**Exercise task 1**
Rewrite the entries from the line containing "scientific name: Crepis capillaris" through the last entry, replacing "common name" with "vernacular name" and leaving everything else as it is.

BEGIN Text segment

California Governor Jerry Brown is hosting local leaders, investors and CEOs from across the globe for the Global Climate Action Summit in San Francisco this week. In a rebuke of President Trump’s work to weaken climate policy at home and abroad, Brown is building support for international efforts to fight climate change by spurring cities, states and businesses to cut carbon pollution.
Like Brown, the vast majority of Americans think elected leaders should tackle the carbon crisis.
Nearly eight in 10 believe that officials at every level of government bear some responsibility to rein in climate change, according to a new poll from Yale University, George Mason University and Climate Nexus, a nonprofit working to improve public understanding of climate change. [Disclosure: Climate Nexus and Nexus Media are both sponsored projects of Rockefeller Philanthropy Advisors.]
“Public opinion research shows that Americans are growing increasingly worried about global warming,” said Anthony Leiserowitz, director of the Yale Program on Climate Change Communication. “What is interesting about this poll is that Americans are looking to new leaders to rise to the challenge. The federal government is no longer offering solutions. Americans want their governors, mayors and the business community to pick up the torch.”

END Text segment
BEGIN Record extracts

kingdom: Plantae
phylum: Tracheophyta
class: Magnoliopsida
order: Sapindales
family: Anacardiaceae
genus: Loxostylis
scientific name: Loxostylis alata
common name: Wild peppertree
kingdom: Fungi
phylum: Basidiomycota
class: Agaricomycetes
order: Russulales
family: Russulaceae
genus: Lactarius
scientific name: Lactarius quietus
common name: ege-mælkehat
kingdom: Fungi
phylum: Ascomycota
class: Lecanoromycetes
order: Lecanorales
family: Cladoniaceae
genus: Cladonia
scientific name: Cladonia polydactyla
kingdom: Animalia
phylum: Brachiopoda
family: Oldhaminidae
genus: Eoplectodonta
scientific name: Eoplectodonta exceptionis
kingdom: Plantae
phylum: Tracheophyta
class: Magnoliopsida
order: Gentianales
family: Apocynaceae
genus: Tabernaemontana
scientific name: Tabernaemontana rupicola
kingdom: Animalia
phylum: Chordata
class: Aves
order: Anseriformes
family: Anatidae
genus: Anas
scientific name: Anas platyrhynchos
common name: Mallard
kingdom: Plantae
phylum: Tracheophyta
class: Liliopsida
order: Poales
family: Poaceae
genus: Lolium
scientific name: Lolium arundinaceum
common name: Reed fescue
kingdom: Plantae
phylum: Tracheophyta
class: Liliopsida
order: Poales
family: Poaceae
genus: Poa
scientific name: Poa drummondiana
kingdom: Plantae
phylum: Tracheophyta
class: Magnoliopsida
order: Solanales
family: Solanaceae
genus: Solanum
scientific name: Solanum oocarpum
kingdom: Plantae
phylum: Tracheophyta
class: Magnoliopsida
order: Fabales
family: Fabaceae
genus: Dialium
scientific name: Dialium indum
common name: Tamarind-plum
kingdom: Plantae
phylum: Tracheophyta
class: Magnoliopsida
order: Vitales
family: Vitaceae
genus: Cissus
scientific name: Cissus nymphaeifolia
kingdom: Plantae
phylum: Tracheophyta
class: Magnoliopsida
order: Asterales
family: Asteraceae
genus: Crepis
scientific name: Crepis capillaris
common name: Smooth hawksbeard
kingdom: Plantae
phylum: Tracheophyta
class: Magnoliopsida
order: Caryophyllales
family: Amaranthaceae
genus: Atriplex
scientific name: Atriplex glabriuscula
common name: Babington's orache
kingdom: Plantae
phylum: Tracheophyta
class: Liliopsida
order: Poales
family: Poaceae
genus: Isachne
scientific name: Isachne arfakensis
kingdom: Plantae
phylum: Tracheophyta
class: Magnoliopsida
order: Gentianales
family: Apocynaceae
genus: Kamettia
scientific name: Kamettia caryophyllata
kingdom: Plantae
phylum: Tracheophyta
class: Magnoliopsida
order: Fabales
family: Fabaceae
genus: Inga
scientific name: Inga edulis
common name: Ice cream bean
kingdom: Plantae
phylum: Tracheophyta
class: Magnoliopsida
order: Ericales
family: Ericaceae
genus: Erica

END Record extracts

**Exercise task 2**
In the text on the Global Climate Action Summit, who is identified as director of the Yale Program on Climate Change Communication?

**Final answer 1**
scientific name: Crepis capillaris
vernacular name: Smooth hawksbeard
kingdom: Plantae
phylum: Tracheophyta
class: Magnoliopsida
order: Caryophyllales
family: Amaranthaceae
genus: Atriplex
scientific name: Atriplex glabriuscula
vernacular name: Babington's orache
kingdom: Plantae
phylum: Tracheophyta
class: Liliopsida
order: Poales
family: Poaceae
genus: Isachne
scientific name: Isachne arfakensis
kingdom: Plantae
phylum: Tracheophyta
class: Magnoliopsida
order: Gentianales
family: Apocynaceae
genus: Kamettia
scientific name: Kamettia caryophyllata
kingdom: Plantae
phylum: Tracheophyta
class: Magnoliopsida
order: Fabales
family: Fabaceae
genus: Inga
scientific name: Inga edulis
vernacular name: Ice cream bean
kingdom: Plantae
phylum: Tracheophyta
class: Magnoliopsida
order: Ericales
family: Ericaceae
genus: Erica

**Final answer 2**
Anthony Leiserowitz